┌─ Page

Jay Jaffe FanGraphs Chat – 5/7/21

2:01
Avatar Jay Jaffe: Good afternoon and Happy Bartolo Colon Home Run Day to you all!

2:01
Avatar Jay Jaffe: It’s the fifth anniversary of this magnificent shot https://www.mlb.com/video/colon-s-first-career-homer-c669896583

2:02
Avatar Jay Jaffe: which, as I explained in this Twitter thread, holds special significance at Casa Jaffe-Span

Happy Bartolo Home Run Day to those celebrating. It’s an important holiday at Casa Jaffe-Span. When he homered, Emma was 6 months pregnant with our daughter, whose “nom de womb” became Bartola (1/x)

If I had been at this game, the urge to circle the bases with him like they did with Henry Aaron would have been overwhelming
7 May 2021
2:03
Avatar Jay Jaffe: My piece on the Angels’ DFA of Albert Pujols just went up a short time ago https://blogs.fangraphs.com/the-angels-finally-bite-the-bullet-by-cutt…

2:03
Avatar Jay Jaffe: It follows a piece I did just yesterday on how bad their defense has been https://blogs.fangraphs.com/the-angels-rotation-woes-have-a-lot-to-do-…

2:03
Avatar Jay Jaffe: Anyway, on with the show!

└─
┌─ Data lines

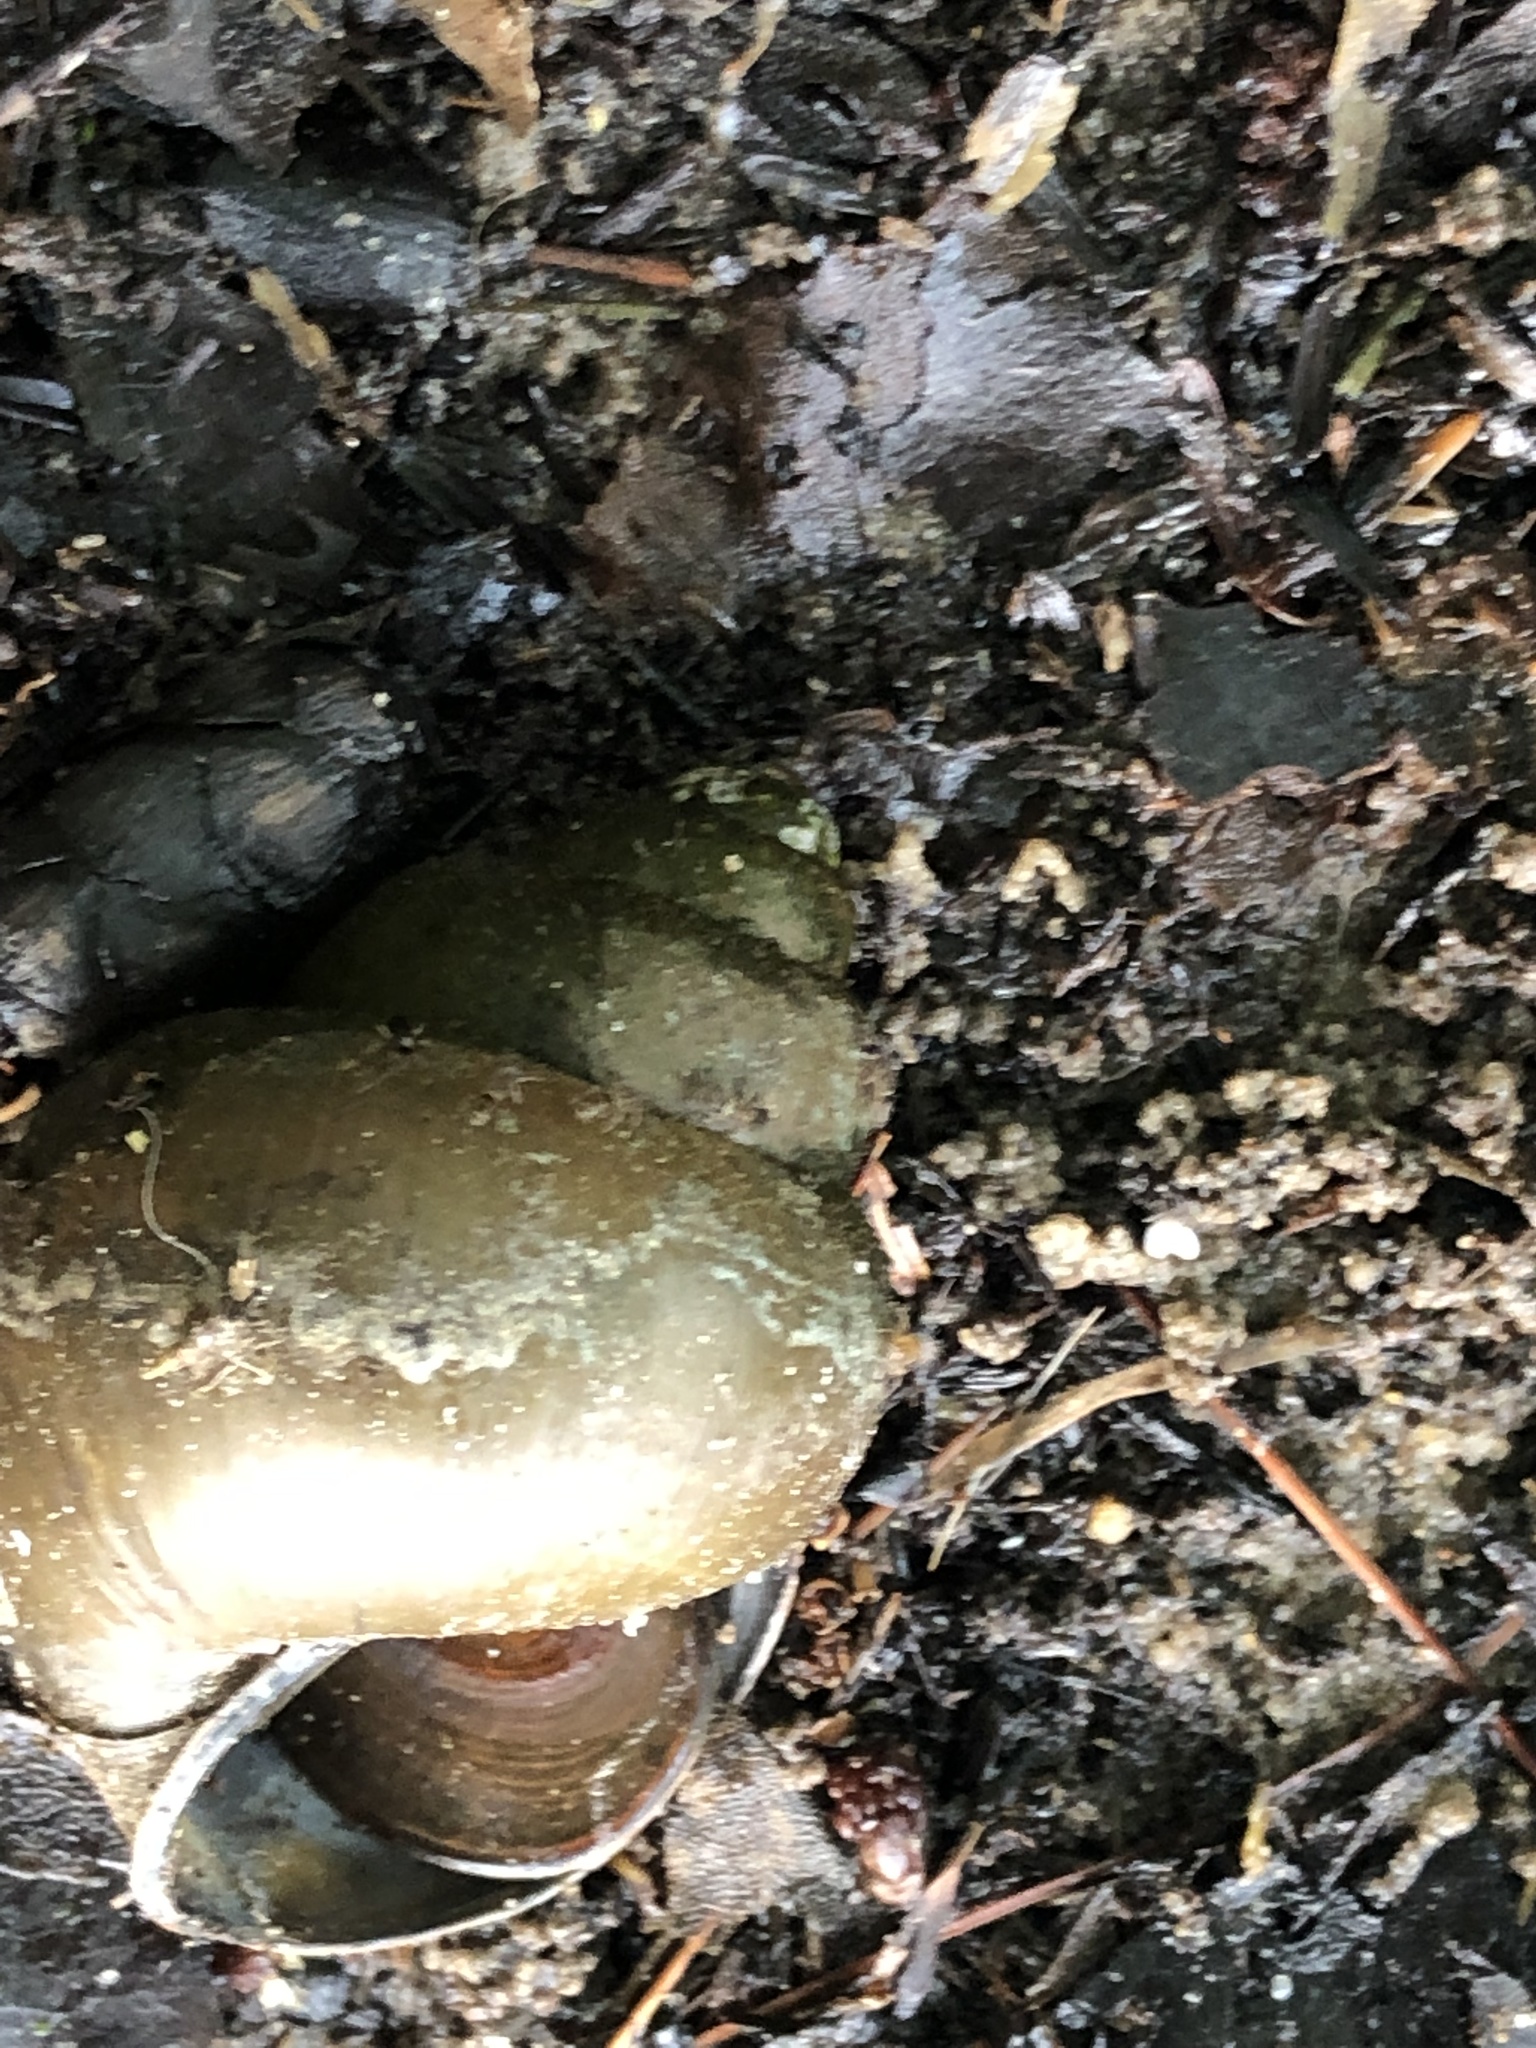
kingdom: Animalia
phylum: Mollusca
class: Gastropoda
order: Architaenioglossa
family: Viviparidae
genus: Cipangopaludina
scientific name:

└─

Request 1: Print the part of the chat that runs from "Happy Bartolo Home" to "became Bartola (1/x)".
Request 2: According to the chat, why is Bartolo Colon's home run an important holiday at Casa Jaffe-Span? Answer in one to three sentences.
The lines have no connection to the chat.

Result 1:
Happy Bartolo Home Run Day to those celebrating. It’s an important holiday at Casa Jaffe-Span. When he homered, Emma was 6 months pregnant with our daughter, whose “nom de womb” became Bartola (1/x)

Result 2: When Colon homered, Emma was six months pregnant with the couple's daughter. Because of that, the baby's "nom de womb" became Bartola.